Die in der geänderten Verfassung enthaltene Definition von Ehe als Bund zwischen Mann und Frau kommentierte Dsermant wie folgt: „Diese Norm entspricht auch nicht der Auffassung der Europäischen Union von Familienwerten. Aus diesem Grund sollte Belarus dem östlichen Entwicklungsvektor besondere Aufmerksamkeit schenken. Das Gleiche gilt für die Familienwerte. Wir alle können sehen, wie die Institution der Familie heute in den Ländern Westeuropas diskreditiert wird. Und die Tatsache, dass unsere Verfassung eine bestimmte Auswahl an Werten proklamiert, verbindet uns mit den eurasischen Staaten“.

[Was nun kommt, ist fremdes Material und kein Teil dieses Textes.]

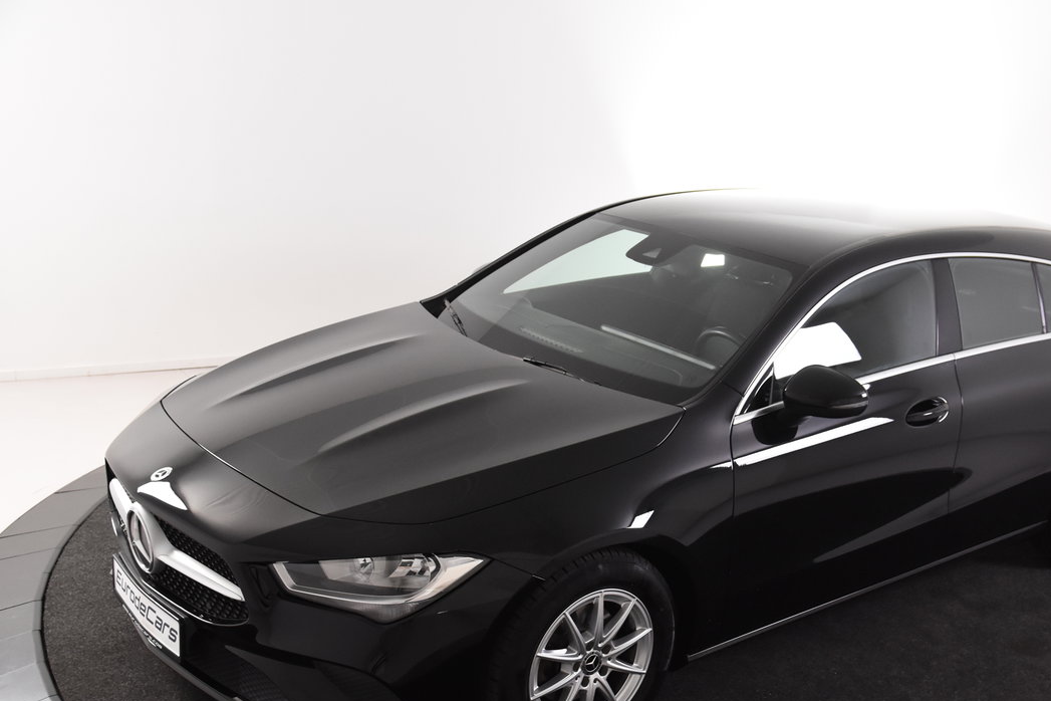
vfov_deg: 30.4
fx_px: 1284
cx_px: 626
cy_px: 427
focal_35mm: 44
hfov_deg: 44.3
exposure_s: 1/80
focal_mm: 24
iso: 1600
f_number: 4.5
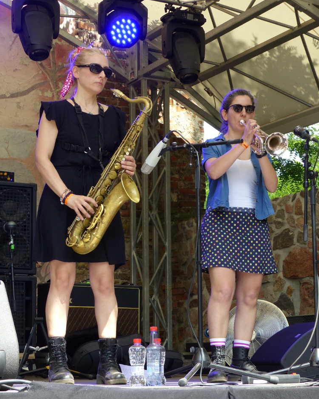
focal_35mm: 69
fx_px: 814
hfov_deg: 22.2
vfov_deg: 27.5
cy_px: 208
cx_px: 159
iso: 100
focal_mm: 11.9
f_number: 4
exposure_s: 1/160
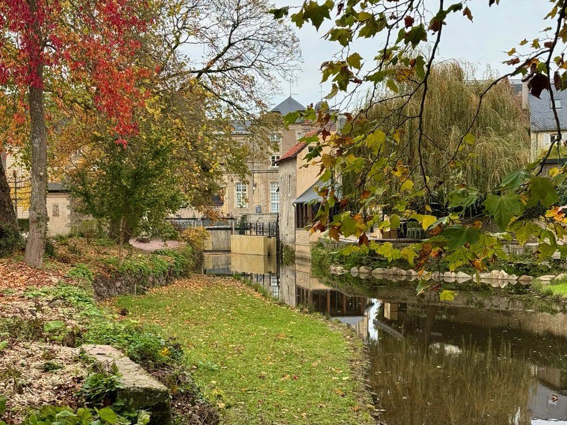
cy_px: 212
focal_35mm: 48
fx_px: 786
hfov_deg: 39.7
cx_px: 284
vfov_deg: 30.3
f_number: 1.78
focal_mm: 6.76
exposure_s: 1/121
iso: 100
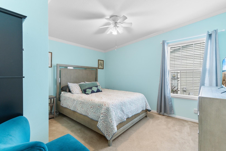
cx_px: 113
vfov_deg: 77.3
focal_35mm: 15
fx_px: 94
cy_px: 76
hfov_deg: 100.4
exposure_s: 1/3
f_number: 4.5
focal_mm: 10
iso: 100
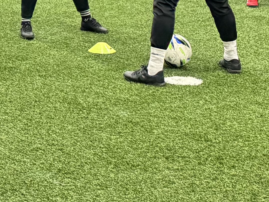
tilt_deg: -1.5
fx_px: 987
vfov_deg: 11.0
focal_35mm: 127
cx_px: -53
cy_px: -148
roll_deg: +0.3
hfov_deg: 15.0
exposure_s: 1/60
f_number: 1.78
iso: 640
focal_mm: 6.76
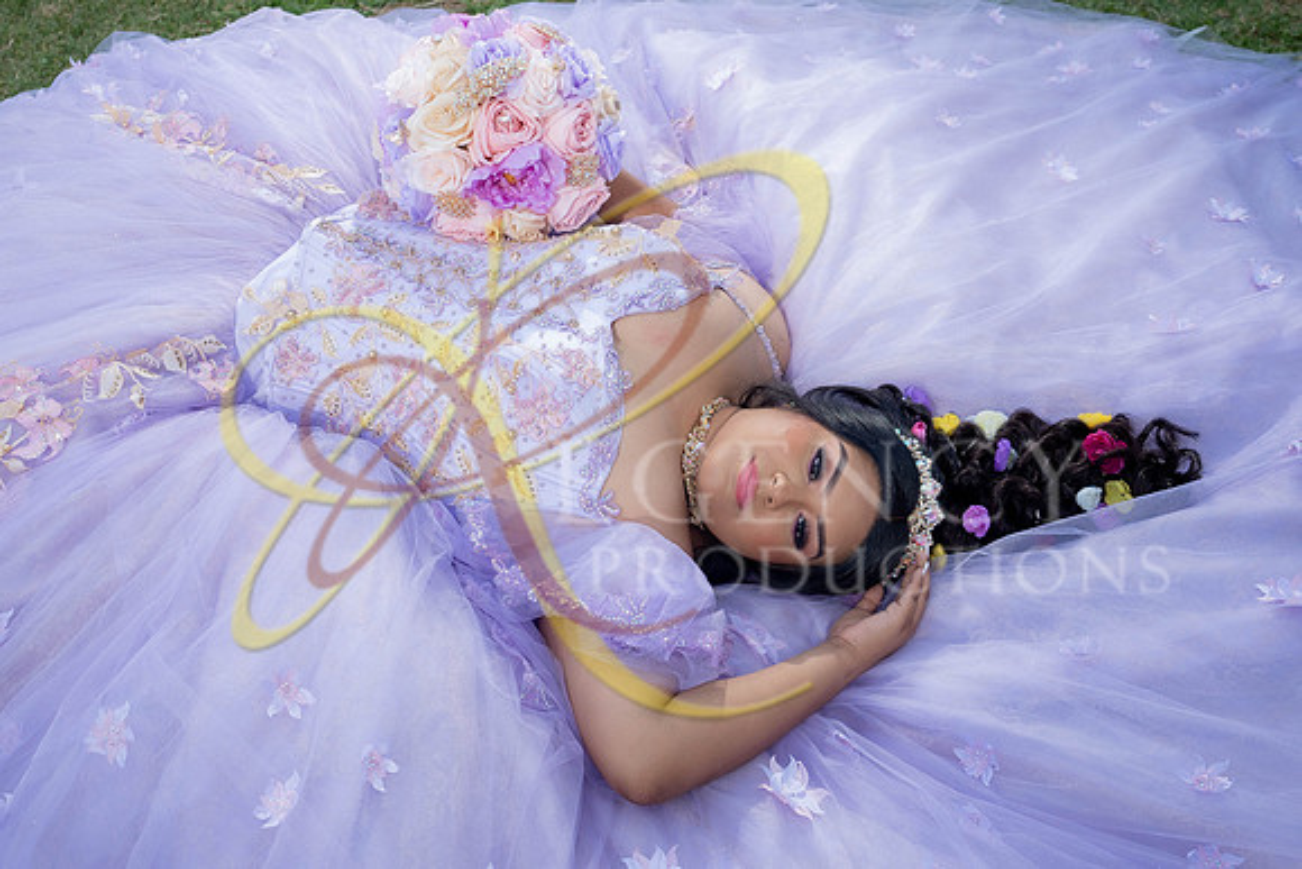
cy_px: 434
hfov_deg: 61.9
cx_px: 651
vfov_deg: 43.6
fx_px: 1085
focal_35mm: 30
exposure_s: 1/640
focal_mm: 20
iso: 125
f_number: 2.8
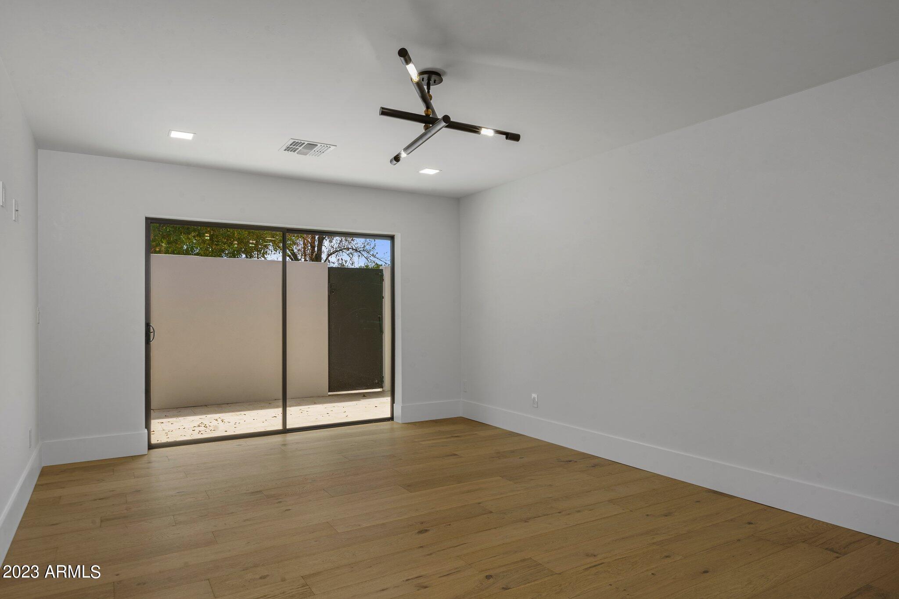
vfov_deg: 55.1
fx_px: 574
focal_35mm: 23
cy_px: 300
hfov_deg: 76.1
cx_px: 450
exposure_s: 1/10
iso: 400
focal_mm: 23
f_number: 13
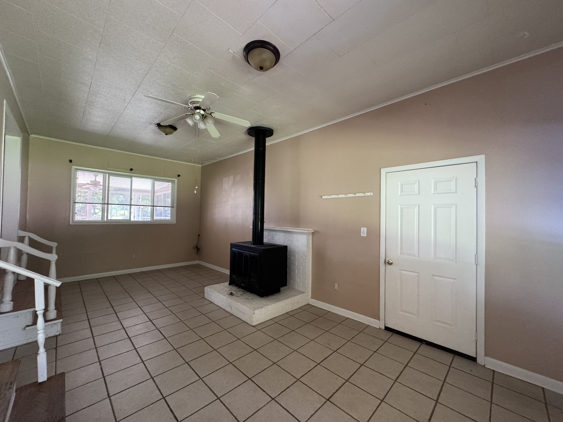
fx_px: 228
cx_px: 282
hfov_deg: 102.1
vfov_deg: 85.7
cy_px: 211
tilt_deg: +0.7
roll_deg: -1.2
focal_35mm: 14
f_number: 2.2
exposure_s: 1/60
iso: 500
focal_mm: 2.22
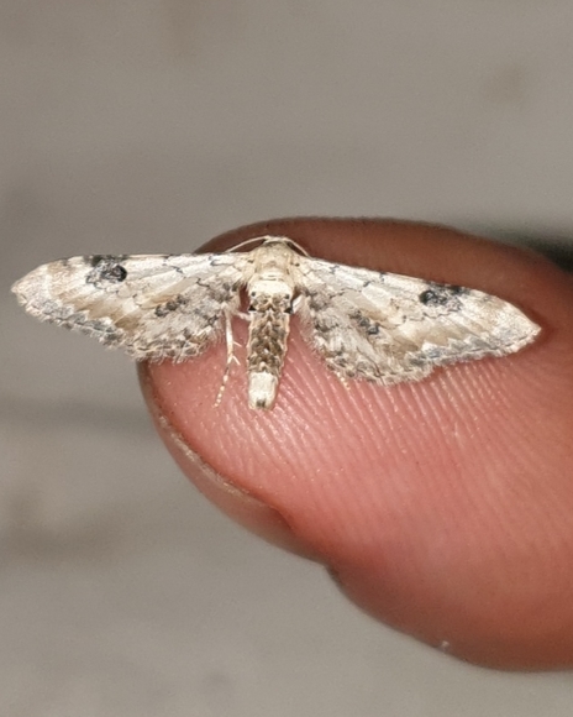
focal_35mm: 28
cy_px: 328
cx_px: 288
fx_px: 594
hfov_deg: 51.5
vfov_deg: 62.1
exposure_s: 1/519
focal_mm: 4.3
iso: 50
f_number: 1.5
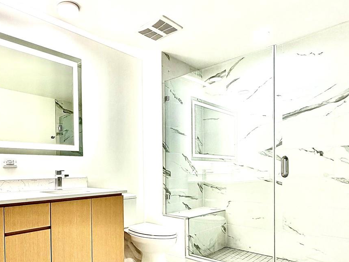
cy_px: 177
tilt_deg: -1.3
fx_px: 262
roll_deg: +0.9
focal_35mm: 26
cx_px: 104
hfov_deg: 64.8
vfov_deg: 51.9
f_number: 2.2
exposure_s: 1/120
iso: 64
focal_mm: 2.22
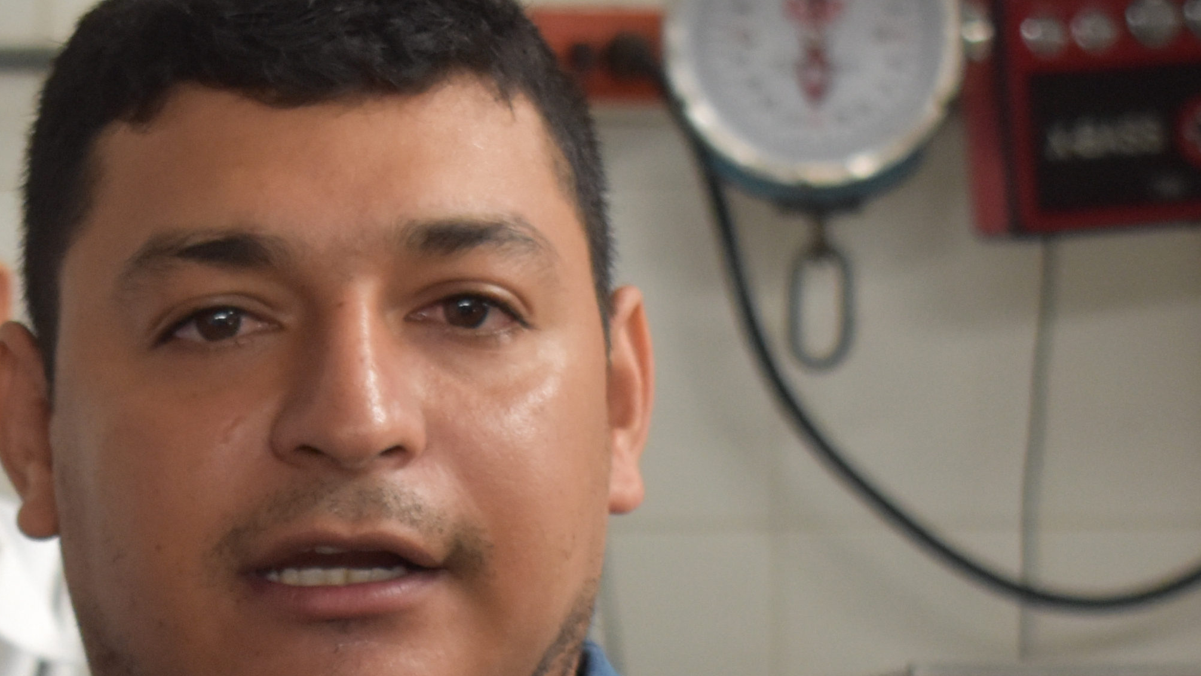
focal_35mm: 197
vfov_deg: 6.1
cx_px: 268
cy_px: 920
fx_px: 6274
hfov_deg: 10.9
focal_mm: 42
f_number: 5
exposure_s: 1/60
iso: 1400
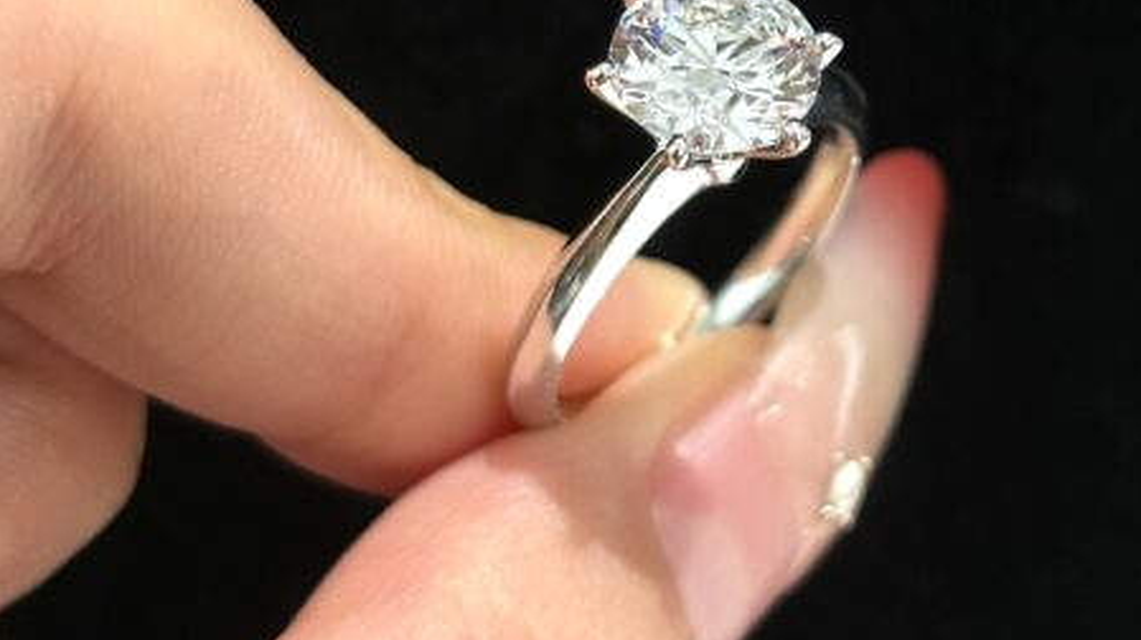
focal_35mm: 101
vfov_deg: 11.9
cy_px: 56
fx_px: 3054
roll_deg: -1.7
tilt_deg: -30.7
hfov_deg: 21.1
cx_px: 717
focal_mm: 5.96
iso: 32
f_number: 1.6
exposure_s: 1/211
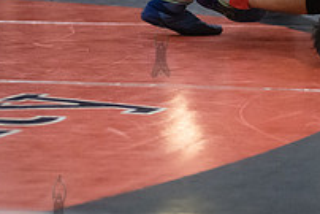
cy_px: -28
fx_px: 2046
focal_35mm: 230
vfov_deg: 6.0
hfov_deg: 8.9
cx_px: 364
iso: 8000
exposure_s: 1/500
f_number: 3.5
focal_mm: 80
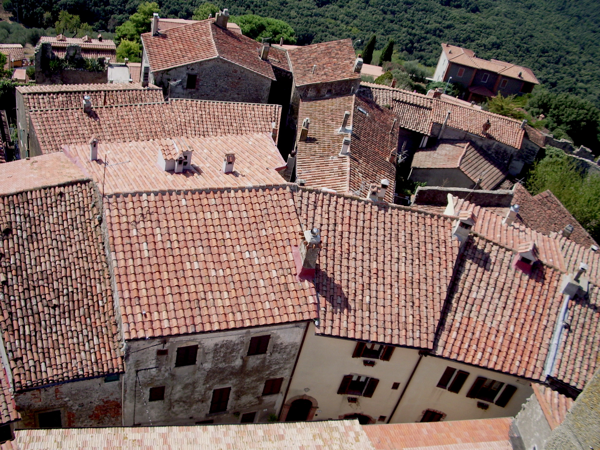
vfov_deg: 40.7
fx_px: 607
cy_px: 225
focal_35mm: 35
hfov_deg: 52.6
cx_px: 300
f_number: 4.3
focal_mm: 5.8
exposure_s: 1/320
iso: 50
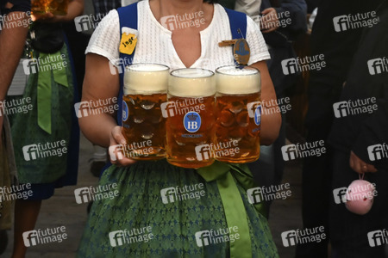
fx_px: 722
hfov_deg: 30.1
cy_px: 129
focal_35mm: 67
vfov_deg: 20.3
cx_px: 194
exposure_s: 1/200
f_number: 8
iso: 5000
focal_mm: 45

Deshalb sind diese Dinge nach Ansicht des Experten für die ideologische und geopolitische Selbstbestimmung des belarussischen Staates äußerst wichtig. „Wir können nicht den Weg dieser Länder gehen, die die historische Wahrheit nicht respektieren und unsere Sicht der traditionellen Werte nicht berücksichtigen. Deshalb ist es notwendig, diese Normen in der Verfassung zu verankern. Das ist unsere Erklärung. Wenn sich die Europäische Union zu ihren Werten bekennt, können wir uns das auch leisten. Unsere Verfassung und unser Referendum sind in Westeuropa bereits kritisiert worden. Wir sehen, dass nach dem versuchten Staatsstreich im Jahr 2020 der kollektive Westen ein Sanktionspaket nach dem anderen gegen unser Land verhängt. In gewissem Sinne müssen wir den alten Begriff der Multilateralität aufgeben, denn der westliche Vektor hat sich uns gegenüber als feindlich erwiesen. Es sollten Anstrengungen unternommen werden, um den östlichen Vektor populärer und verständlicher für unsere Gesellschaft zu machen. Wenn wir die europäischen Normen zum Vorbild nehmen, bedeutet das, dass wir unseren Staat untergraben“, resümierte Dsermant.